Work through the entries below and show every line in which "meeting" is found.

[Records Boundary: Start]

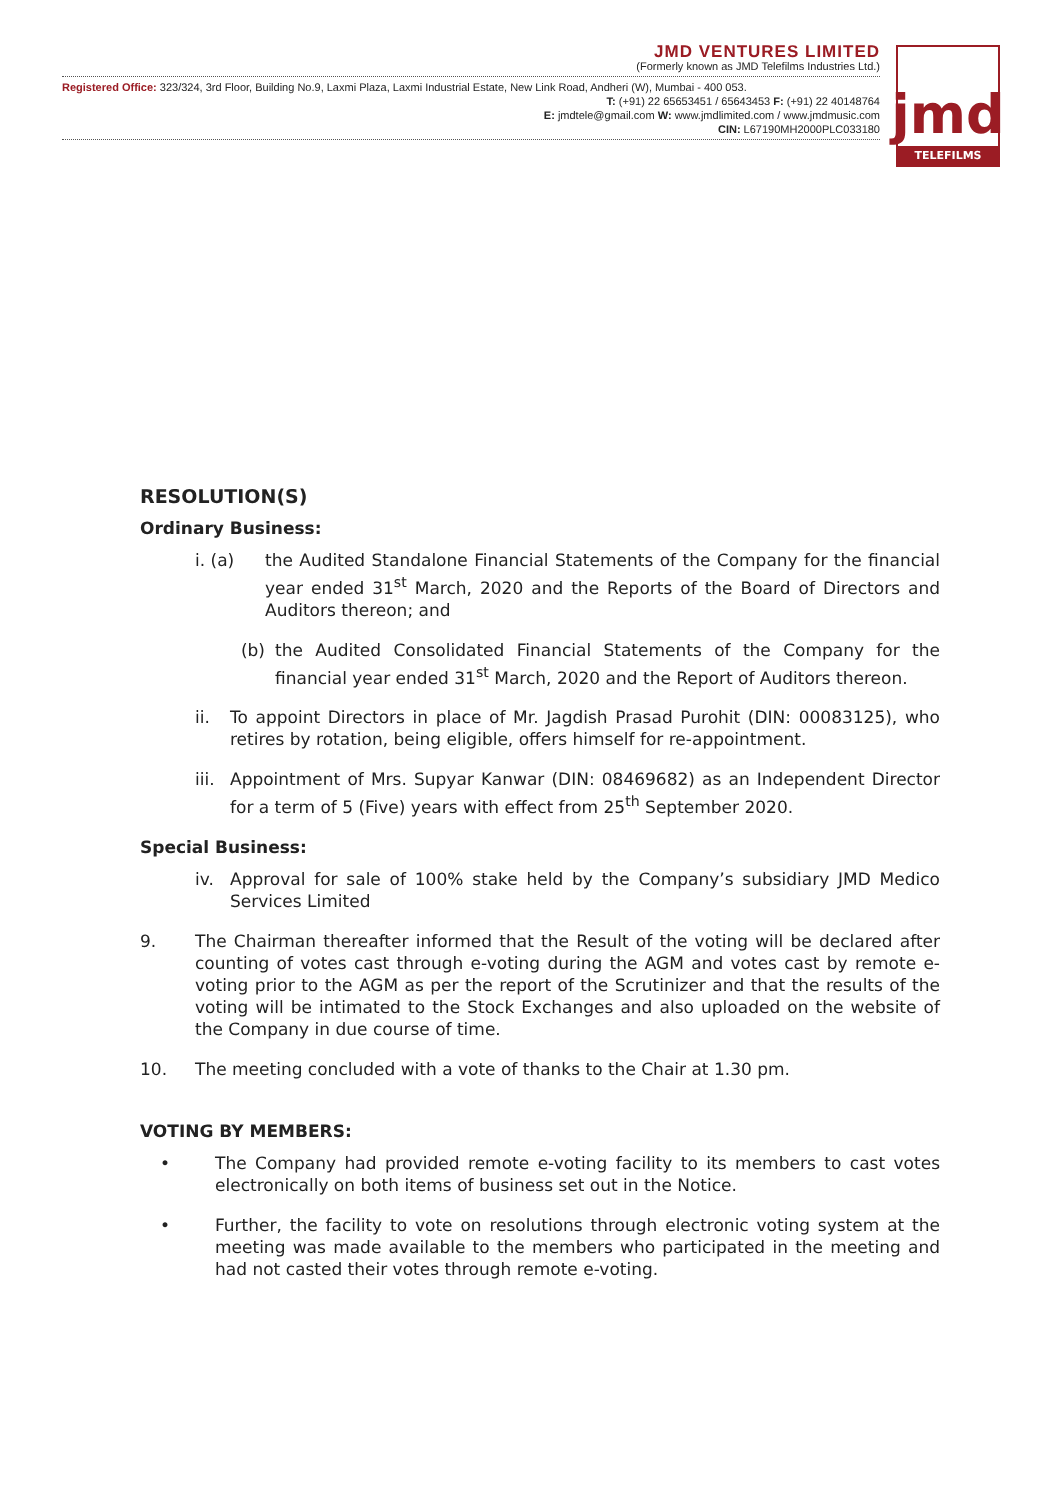JMD VENTURES LIMITED
(Formerly known as JMD Telefilms Industries Ltd.)
Registered Office: 323/324, 3rd Floor, Building No.9, Laxmi Plaza, Laxmi Industrial Estate, New Link Road, Andheri (W), Mumbai - 400 053.
T: (+91) 22 65653451 / 65643453 F: (+91) 22 40148764
E: jmdtele@gmail.com W: www.jmdlimited.com / www.jmdmusic.com
CIN: L67190MH2000PLC033180
jmd
TELEFILMS
RESOLUTION(S)
Ordinary Business:
i. (a) the Audited Standalone Financial Statements of the Company for the financial year ended 31<sup>st</sup> March, 2020 and the Reports of the Board of Directors and Auditors thereon; and
(b) the Audited Consolidated Financial Statements of the Company for the financial year ended 31<sup>st</sup> March, 2020 and the Report of Auditors thereon.
ii. To appoint Directors in place of Mr. Jagdish Prasad Purohit (DIN: 00083125), who retires by rotation, being eligible, offers himself for re-appointment.
iii. Appointment of Mrs. Supyar Kanwar (DIN: 08469682) as an Independent Director for a term of 5 (Five) years with effect from 25<sup>th</sup> September 2020.
Special Business:
iv. Approval for sale of 100% stake held by the Company’s subsidiary JMD Medico Services Limited
9. The Chairman thereafter informed that the Result of the voting will be declared after counting of votes cast through e-voting during the AGM and votes cast by remote e-voting prior to the AGM as per the report of the Scrutinizer and that the results of the voting will be intimated to the Stock Exchanges and also uploaded on the website of the Company in due course of time.
10. The meeting concluded with a vote of thanks to the Chair at 1.30 pm.
VOTING BY MEMBERS:
• The Company had provided remote e-voting facility to its members to cast votes electronically on both items of business set out in the Notice.
• Further, the facility to vote on resolutions through electronic voting system at the meeting was made available to the members who participated in the meeting and had not casted their votes through remote e-voting.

[Records Boundary: End]

» **Exercise solution**:
10. The meeting concluded with a vote of thanks to the Chair at 1.30 pm.
• Further, the facility to vote on resolutions through electronic voting system at the meeting was made available to the members who participated in the meeting and had not casted their votes through remote e-voting.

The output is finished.